Lembrei, então, de um desfile
escolar nos anos 60, no qual eu marchava nos batalhões do Colégio Gonzaga. Desfilávamos
naquela avenida [Bento Gonçalves], enquanto os alunos do Pelotense jogavam
milho em nossas pernas. Sorri pensando se Pelotas ainda abrigava essas
brincadeiras de estudantes e me vi – guri de onze anos – orgulhoso no meu
uniforme de calça azul-marinho e casaco vermelho.

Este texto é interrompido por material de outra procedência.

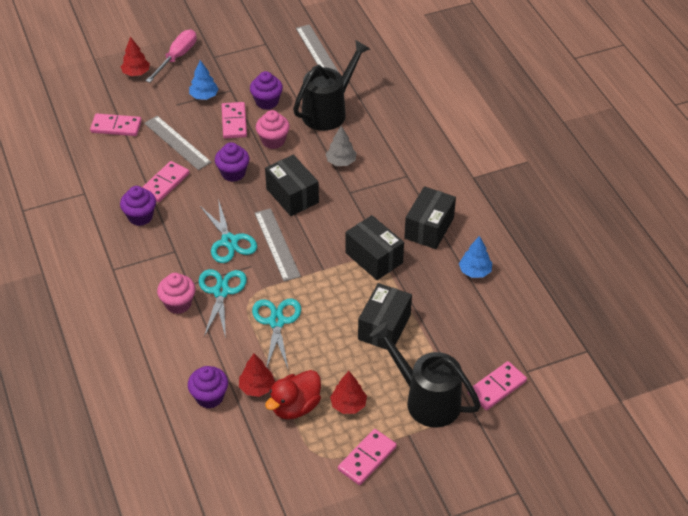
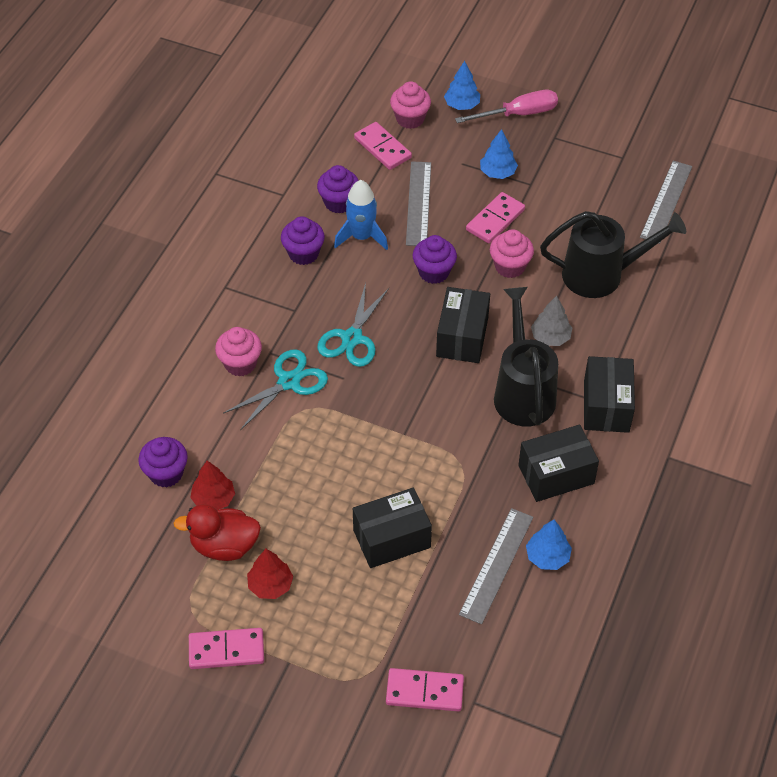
camera: 45 degrees right, 5 degrees up
(113, 100) = (410, 119): none -> pink cupcake
(136, 73) = (462, 105): red tree -> blue tree
(165, 183) = (361, 237): pink domino -> blue rocket
(267, 102) = (551, 221): purple cupcake -> purple cupcake (339, 202)
(276, 322) = (302, 451): turquoise scissors -> none
(277, 244) = (391, 375): grey ruler -> grey ruler (497, 565)
(374, 258) = (464, 461): black box -> black box (606, 406)
(426, 399) = (344, 642): black watering can -> black watering can (523, 391)

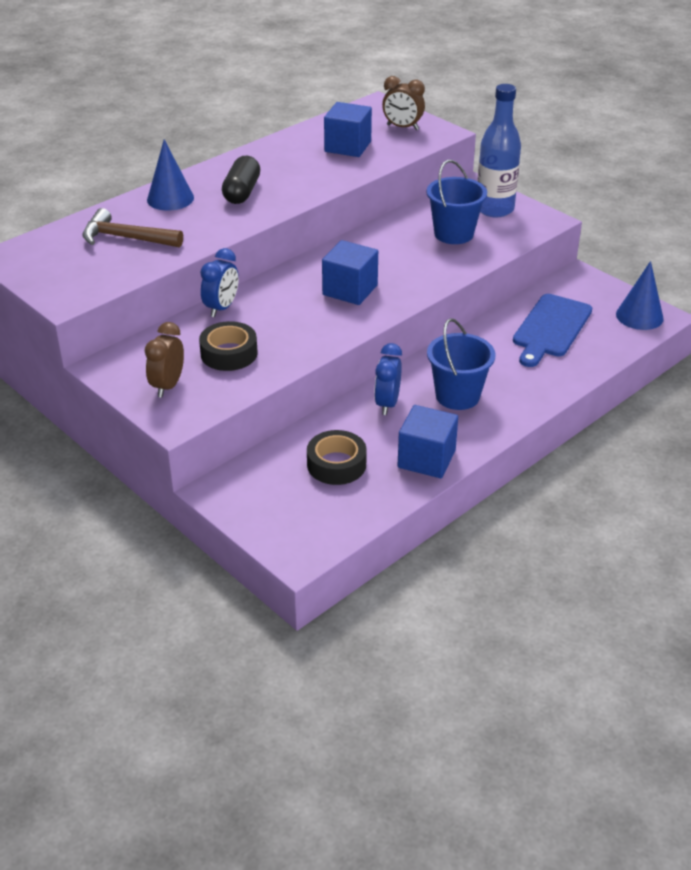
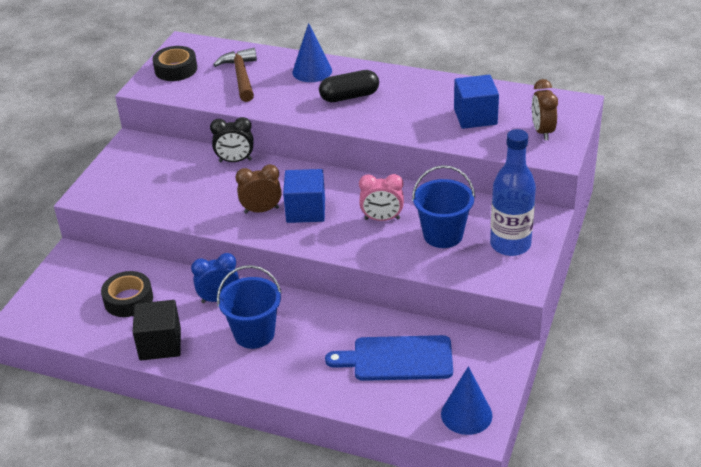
camera: 65 degrees right, 0 degrees up
(168, 386) = (124, 176): brown clock -> brown clock (261, 210)
(221, 308) = (235, 161): blue clock -> black clock
(229, 353) = (179, 186): black tape -> black tape (176, 69)
(402, 255) = (382, 219): none -> pink clock
(426, 459) = (160, 344): blue cube -> black cube

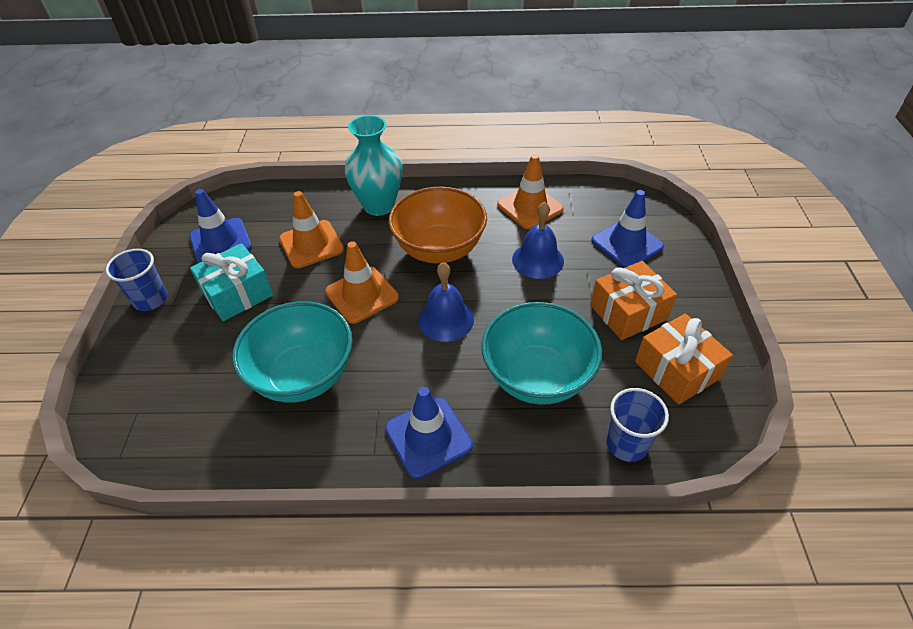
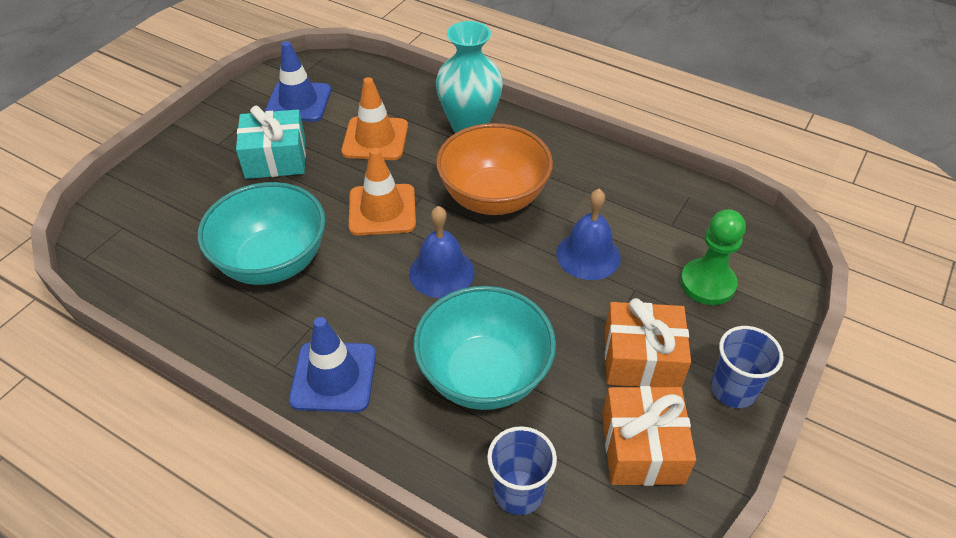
camera: 30 degrees right, 0 degrees up
(150, 299) = (203, 131): blue cup -> blue cup (733, 389)
(530, 207) = (628, 194): orange traffic cone -> none
(627, 244) = (707, 283): blue traffic cone -> green pawn

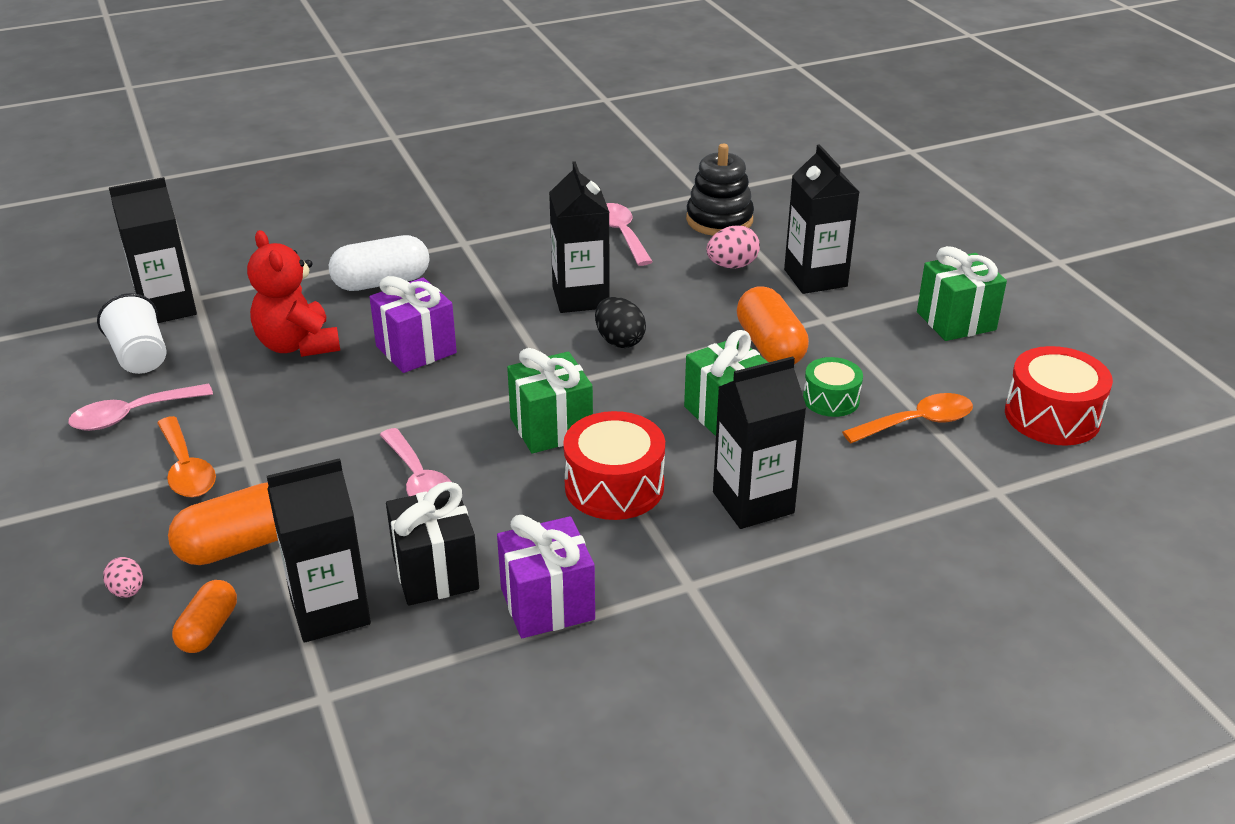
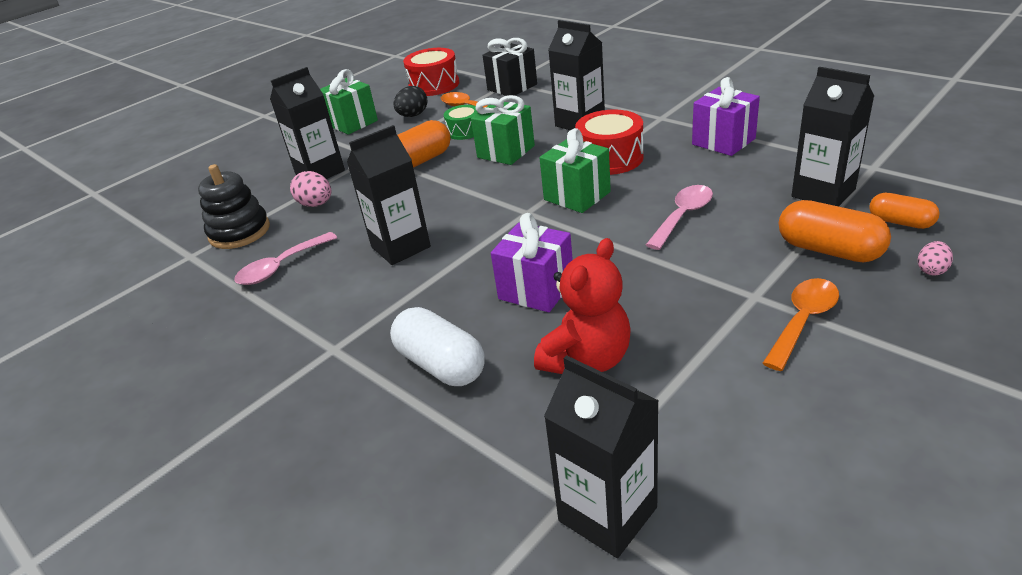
camera: 110 degrees left, 0 degrees up
(132, 415) = (790, 402): pink spoon -> none
(140, 356) = (709, 467): white cup -> none
(208, 629) = (900, 222): orange capsule -> orange capsule turned 45 degrees clockwise
(435, 572) = (748, 177): black gift -> black gift (512, 87)
(619, 341) = (452, 210): black egg -> black egg (413, 115)

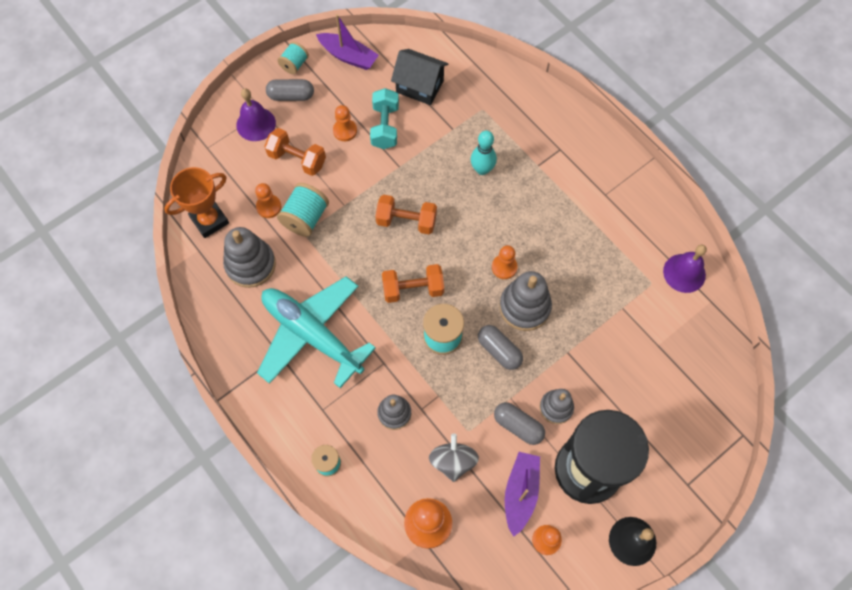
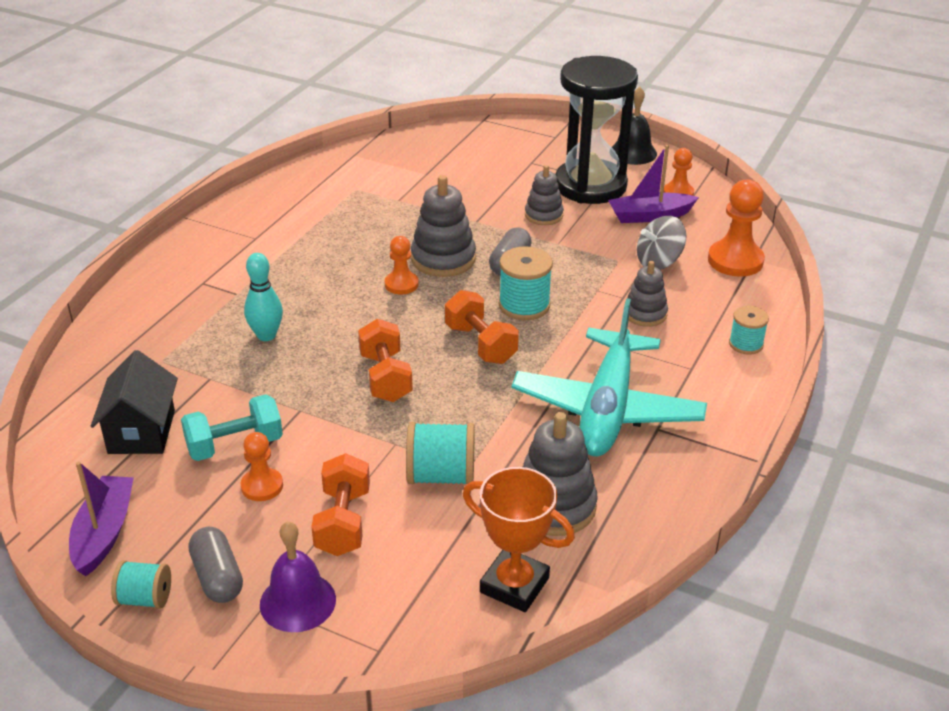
camera: 115 degrees left, 30 degrees down
(269, 207) = (447, 523): orange pawn -> none
(518, 426) = (583, 232): grey capsule -> none
(684, 273) = (330, 173): purple bell -> none

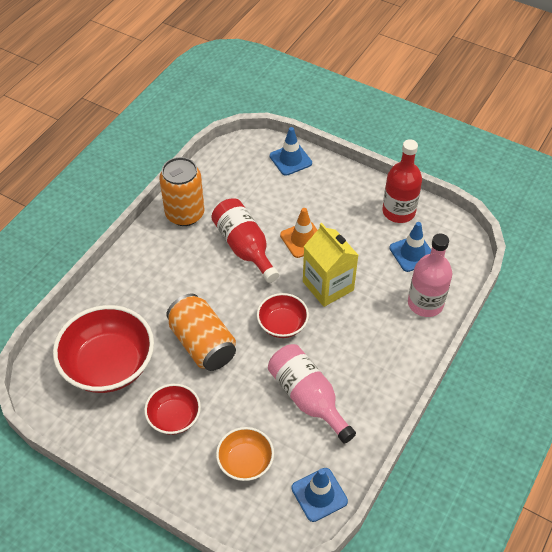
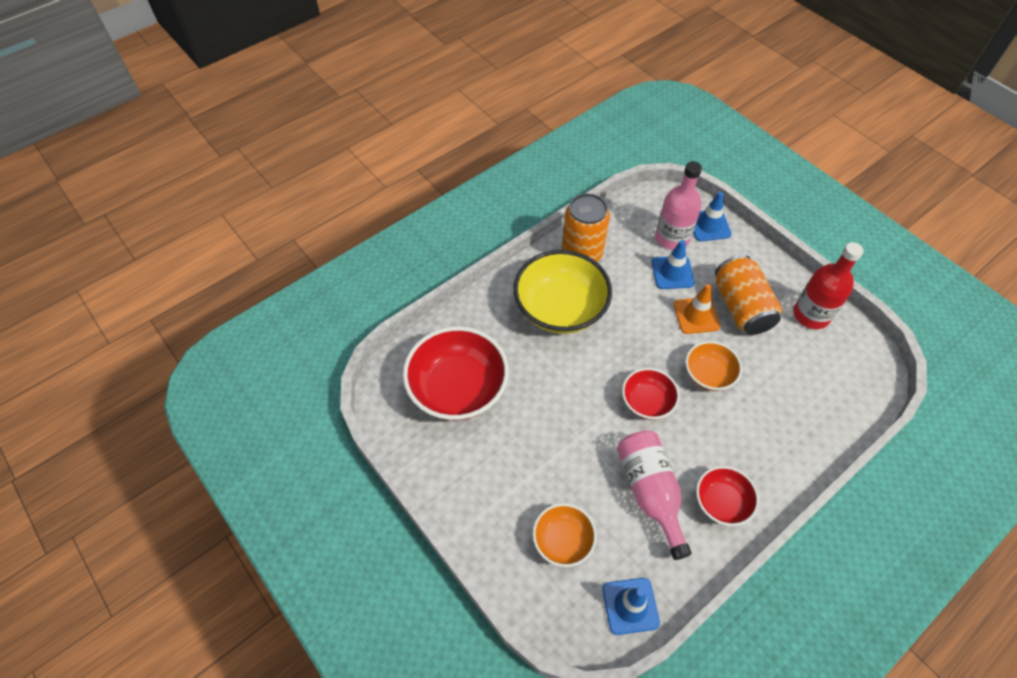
camera: 20 degrees right, 5 degrees up
(174, 417) = (505, 466): red bowl -> red bowl (721, 502)
(180, 268) = (560, 308): none -> yellow bowl
(202, 344) = (558, 396): orange can -> orange can (741, 307)
(244, 247) = (632, 306): red bottle -> none
(328, 286) = (708, 374): yellow carton -> orange bowl
(412, 253) = (813, 366): blue traffic cone -> blue traffic cone (672, 272)
(425, 303) = (812, 427): pink bottle -> pink bottle (672, 238)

Com esse uniforme, eu também
caminhava com meu pai pelo centro da cidade e ele contava histórias da Revolução
de 1923, quando Zeca Netto invadiu a cidade e deixou umas balas cravadas numa árvore
em frente ao Colégio Gonzaga.
– É verdade essa história? – eu perguntava.
Ele respondia que sim e explicava que era o que contavam quando era menino. [Nasceu
em 1924, um ano depois da Revolução.]
– Fala mais, pai – eu incentivava.
E ele se entusiasmava repetindo que a invasão começara de madrugada, pelos
lados do Fragata, e que logo os rebeldes tomaram os quartéis e avançaram para o
centro da cidade, onde foram ovacionados.
– Por que nunca fizeram um filme
sobre isso? – eu perguntava. Mas não lembro o que ele respondia.
Nós íamos ao cinema todos os
finais de semana – Cine Capitólio, Sete de Abril, Guarany, Pelotense – e depois
passávamos no Café Aquarius. Ele bebia um cafezinho, eu tomava um guaraná. Ele se
encostava no balcão e eu o observava beber numa minúscula xícara sem derramar
uma gota.
Mas nesse dia que voltei a
Pelotas não havia desfile de colegiais na Avenida Bento Gonçalves. A cidade se
movimentava no ritmo lento dos domingos e fiquei parado numa esquina, me dando
conta de que a cidade que eu procurava não existia mais. A banda do Colégio
Gonzaga não desfilaria naquele domingo e ninguém me contaria histórias da
Revolução de 1923.
Tratei de tomar alguma atitude e entrei
numa farmácia para comprar fichas de orelhão. Liguei para uma tia e me senti
abençoado quando ela me reconheceu e convidou para almoçar. A cidade se
reconfigurou naquele instante. Retomei meus passos, caminhei até uma casa de
porta e janela na Rua Santos Dumont – a casa dos meus avós paternos, falecidos
há décadas – e a tia estava na porta. Na cozinha, um cheio de galinha se
desprendia da panela e logo abrimos a primeira cerveja.
Não sei o que conversamos, mas
uma longa teia de lembranças e risos nos envolveram – e quase esqueci que
estava indo a Pelotas para um velório.